I hold especially dear the memory of Aner Shapira, packed into a roadside shelter with dozens who had fled the Nova festival on October 7 as terrorists attacked them with grenades and gunfire. Aner stood up to the Angel of Death as he caught one grenade after another, valiantly tossing them back at the terrorists trying to kill them. While he emulated Elijah himself in defense of the Jewish people, the Angel of Death was also there, as Aner died when one of the grenades he could not pick up quickly enough exploded on him.
This week, especially, we are a nation of survivors who cannot yet make sense of these tragic occurrences. But in our darkest moments, there is some consolation in the knowledge that, even while facing the Angel of Death, countless stories of redemption have emerged – one Elijah after another. As we prepare to mourn even more deeply on Remembrance Day and struggle to even think of how we can celebrate Independence Day at a time like this, it is imperative that we remember that it is not just that the Angel of Death can sometimes come at the same time as Elijah, but, as the rabbis of Warsaw wrote, Elijah can come alongside that Angel of Death. This should provide us with the perseverance to which we all aspire.

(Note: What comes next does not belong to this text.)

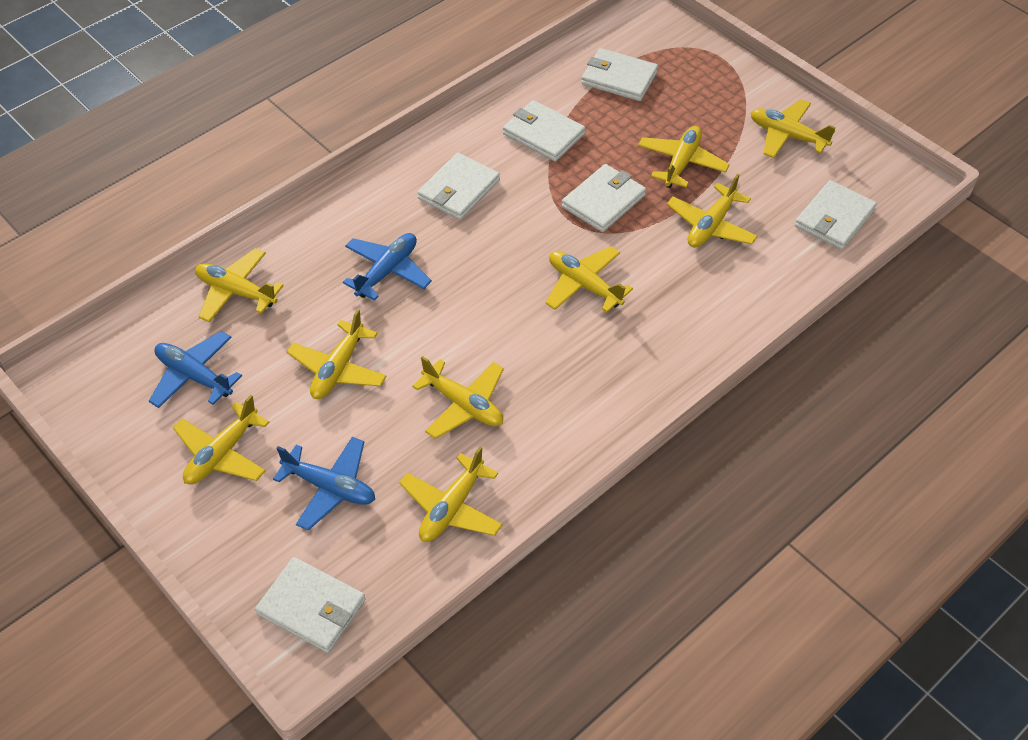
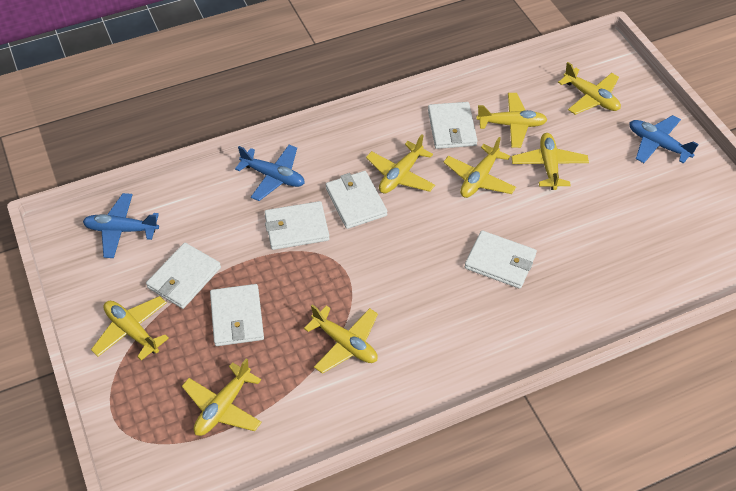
yellow plane: 9 -> 8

Even in our moment of grief, we mustn’t lose sight of Independence Day, the redemption on the horizon, and what we are collectively building. In Israel, modern statecraft and the prayer for the Messianic age are one and the same. We must continue the work of Itai, Amit, Yehonatan, Aner, and all the others. This is the work we were chosen to do.

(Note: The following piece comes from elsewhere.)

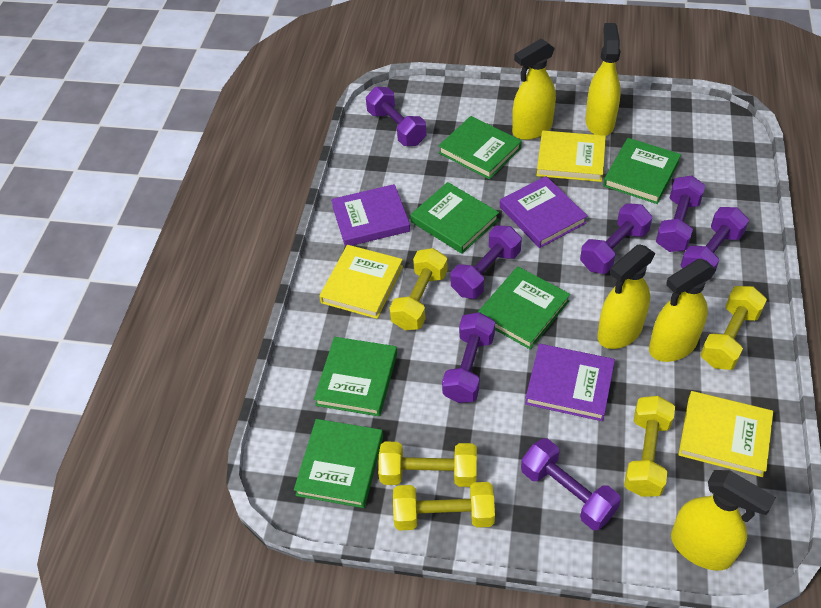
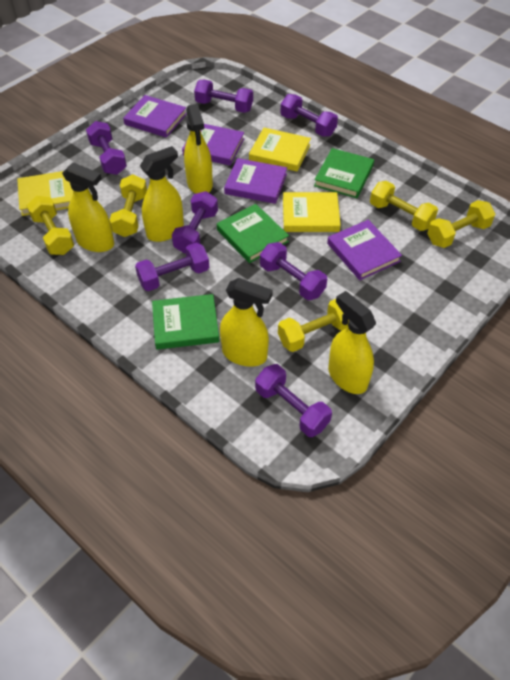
green book: 6 -> 3
purple book: 3 -> 4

IN A well-known Talmudic story, Rabbi Yehoshua ben Levi asked Elijah: When will the Messiah come? Elijah said to him: Go ask him. Rabbi Yehoshua ben Levi asked: And where is he sitting? Elijah said to him: At the entrance of the city of Rome. Rabbi Yehoshua ben Levi asked Elijah: And what is his identifying sign by means of which I can recognize him? Elijah answered: He sits among the poor who suffer from illnesses. And all of them untie their bandages and tie them all at once, but the Messiah unties one bandage and ties one at a time…
Rabbi Yehoshua ben Levi went to see the Messiah. He said to the Messiah, “Greetings to you, my rabbi, and my teacher.” The Messiah said to him, “Greetings to you, ben Levi.” Rabbi Yehoshua ben Levi asked him, “When will the master come?” The Messiah said to him, “Today.” Sometime later, Rabbi Yehoshua ben Levi came to Elijah: The Messiah lied to me, saying, “I am coming today, and he did not come.” Elijah told him that this is what he said to you: He said that he would come “today, if you would listen to his voice” (Psalms 95:7).
Today, listening to the voice of God means having faith in the redemptive process that God has set into motion. We continue to build the country through tears that we pray turn from sorrow to laughter and joy.
The writer is president and rosh yeshiva of the Ohr Torah Stone network.